▶ **Provided records**
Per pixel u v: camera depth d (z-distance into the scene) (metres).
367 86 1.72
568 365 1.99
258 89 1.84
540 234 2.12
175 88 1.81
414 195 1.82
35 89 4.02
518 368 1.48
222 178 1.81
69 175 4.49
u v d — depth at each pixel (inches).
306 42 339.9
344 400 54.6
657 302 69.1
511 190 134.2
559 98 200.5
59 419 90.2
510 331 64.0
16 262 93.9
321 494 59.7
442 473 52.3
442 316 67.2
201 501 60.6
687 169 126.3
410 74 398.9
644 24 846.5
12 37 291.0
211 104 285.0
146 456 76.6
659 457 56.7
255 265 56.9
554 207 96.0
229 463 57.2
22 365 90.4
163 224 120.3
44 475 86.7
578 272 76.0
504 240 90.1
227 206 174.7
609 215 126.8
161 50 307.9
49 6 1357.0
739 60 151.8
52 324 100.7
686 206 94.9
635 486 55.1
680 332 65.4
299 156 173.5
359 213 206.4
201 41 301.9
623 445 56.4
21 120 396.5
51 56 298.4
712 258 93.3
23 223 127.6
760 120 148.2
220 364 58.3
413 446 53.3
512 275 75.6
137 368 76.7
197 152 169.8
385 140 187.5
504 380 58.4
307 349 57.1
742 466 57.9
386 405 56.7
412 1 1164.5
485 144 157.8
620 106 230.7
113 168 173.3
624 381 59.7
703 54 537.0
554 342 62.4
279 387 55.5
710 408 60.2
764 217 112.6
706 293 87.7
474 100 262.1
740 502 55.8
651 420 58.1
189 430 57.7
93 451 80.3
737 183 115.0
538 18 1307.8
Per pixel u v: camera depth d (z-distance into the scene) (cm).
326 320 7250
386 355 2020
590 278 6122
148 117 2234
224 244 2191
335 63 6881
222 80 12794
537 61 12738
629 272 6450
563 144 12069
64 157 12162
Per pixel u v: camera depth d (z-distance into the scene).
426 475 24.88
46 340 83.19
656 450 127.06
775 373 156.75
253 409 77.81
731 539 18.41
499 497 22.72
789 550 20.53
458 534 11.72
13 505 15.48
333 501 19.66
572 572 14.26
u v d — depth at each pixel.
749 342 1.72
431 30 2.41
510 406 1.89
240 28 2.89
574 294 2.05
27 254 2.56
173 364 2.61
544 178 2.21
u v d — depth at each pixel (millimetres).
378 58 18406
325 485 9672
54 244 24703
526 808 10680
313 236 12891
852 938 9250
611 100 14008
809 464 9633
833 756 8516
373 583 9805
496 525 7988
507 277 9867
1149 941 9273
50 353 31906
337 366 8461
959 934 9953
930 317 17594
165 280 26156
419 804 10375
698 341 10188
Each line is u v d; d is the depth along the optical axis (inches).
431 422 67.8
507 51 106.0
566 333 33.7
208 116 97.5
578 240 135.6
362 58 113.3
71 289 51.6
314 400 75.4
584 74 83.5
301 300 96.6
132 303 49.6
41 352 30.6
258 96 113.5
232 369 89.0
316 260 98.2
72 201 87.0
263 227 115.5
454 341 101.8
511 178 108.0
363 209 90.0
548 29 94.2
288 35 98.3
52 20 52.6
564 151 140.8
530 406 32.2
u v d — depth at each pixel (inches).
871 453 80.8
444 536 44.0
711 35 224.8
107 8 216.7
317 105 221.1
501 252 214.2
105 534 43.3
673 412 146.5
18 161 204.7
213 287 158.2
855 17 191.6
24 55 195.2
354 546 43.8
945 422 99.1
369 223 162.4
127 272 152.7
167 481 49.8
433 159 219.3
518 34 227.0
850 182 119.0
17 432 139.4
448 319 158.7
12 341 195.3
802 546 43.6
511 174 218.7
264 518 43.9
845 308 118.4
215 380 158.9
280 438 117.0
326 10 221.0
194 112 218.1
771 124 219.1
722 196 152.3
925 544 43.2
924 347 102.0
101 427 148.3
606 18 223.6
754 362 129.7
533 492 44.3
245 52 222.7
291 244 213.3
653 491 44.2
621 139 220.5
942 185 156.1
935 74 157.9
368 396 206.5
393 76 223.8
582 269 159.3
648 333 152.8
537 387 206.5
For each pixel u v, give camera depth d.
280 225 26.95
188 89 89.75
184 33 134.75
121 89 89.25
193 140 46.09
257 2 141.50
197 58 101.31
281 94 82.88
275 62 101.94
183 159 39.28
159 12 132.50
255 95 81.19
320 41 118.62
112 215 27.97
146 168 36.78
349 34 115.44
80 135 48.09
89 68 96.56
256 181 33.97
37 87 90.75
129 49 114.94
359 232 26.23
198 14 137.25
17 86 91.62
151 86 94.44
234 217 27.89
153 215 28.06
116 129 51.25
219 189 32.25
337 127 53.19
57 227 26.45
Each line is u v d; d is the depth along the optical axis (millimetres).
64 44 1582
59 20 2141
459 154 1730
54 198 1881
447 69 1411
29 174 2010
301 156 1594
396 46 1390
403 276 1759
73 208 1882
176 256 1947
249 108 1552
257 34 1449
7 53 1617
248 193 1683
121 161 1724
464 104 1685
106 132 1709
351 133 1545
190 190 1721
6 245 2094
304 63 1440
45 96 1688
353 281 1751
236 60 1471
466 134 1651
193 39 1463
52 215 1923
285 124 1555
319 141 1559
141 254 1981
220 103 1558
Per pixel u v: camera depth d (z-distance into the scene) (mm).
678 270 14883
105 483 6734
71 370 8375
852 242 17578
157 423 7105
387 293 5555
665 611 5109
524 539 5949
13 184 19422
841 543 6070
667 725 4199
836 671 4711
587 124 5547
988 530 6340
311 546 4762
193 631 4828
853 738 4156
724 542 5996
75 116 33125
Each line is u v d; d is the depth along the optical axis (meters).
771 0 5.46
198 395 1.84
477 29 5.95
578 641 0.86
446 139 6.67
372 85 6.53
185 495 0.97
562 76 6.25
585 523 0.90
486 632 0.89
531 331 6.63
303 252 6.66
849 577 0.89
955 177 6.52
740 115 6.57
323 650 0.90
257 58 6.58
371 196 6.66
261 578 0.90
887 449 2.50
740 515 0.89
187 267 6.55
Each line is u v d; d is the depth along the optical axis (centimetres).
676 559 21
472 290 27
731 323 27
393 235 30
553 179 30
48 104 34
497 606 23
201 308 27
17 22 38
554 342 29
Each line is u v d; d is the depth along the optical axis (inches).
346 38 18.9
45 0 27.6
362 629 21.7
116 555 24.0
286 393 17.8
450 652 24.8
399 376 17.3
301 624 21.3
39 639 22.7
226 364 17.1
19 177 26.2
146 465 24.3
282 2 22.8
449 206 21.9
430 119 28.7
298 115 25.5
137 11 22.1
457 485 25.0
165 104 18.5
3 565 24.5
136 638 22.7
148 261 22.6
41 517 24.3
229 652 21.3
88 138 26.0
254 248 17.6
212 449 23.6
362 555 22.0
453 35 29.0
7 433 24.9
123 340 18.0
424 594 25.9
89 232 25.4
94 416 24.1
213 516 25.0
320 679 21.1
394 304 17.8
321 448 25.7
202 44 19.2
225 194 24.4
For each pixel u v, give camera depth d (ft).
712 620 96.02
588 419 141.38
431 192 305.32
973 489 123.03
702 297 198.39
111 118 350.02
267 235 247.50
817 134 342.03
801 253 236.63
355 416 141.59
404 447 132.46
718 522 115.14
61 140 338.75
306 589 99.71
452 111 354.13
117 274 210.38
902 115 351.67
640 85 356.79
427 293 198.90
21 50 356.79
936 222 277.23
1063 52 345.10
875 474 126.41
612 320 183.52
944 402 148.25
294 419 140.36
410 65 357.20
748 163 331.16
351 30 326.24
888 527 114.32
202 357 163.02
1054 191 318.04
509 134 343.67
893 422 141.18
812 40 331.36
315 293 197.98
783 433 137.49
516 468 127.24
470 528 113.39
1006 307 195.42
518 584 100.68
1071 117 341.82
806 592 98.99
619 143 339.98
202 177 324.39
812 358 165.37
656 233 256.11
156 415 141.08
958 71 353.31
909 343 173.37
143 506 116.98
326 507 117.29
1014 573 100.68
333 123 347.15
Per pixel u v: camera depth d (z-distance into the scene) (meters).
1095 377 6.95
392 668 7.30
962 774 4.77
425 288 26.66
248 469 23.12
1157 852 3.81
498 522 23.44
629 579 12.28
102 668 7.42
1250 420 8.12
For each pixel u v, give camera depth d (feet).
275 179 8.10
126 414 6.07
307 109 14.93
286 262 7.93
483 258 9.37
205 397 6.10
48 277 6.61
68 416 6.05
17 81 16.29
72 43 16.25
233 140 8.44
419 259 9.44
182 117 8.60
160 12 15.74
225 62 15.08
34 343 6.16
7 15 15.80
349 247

▶ **Task to carry out**
When the word "meters" occurs in a line above, list that line.

▶ **Problem solution**
Each line is u v d; d is the depth along the optical axis (meters).
Per pixel u v: camera depth d (z-distance into the scene) (meters).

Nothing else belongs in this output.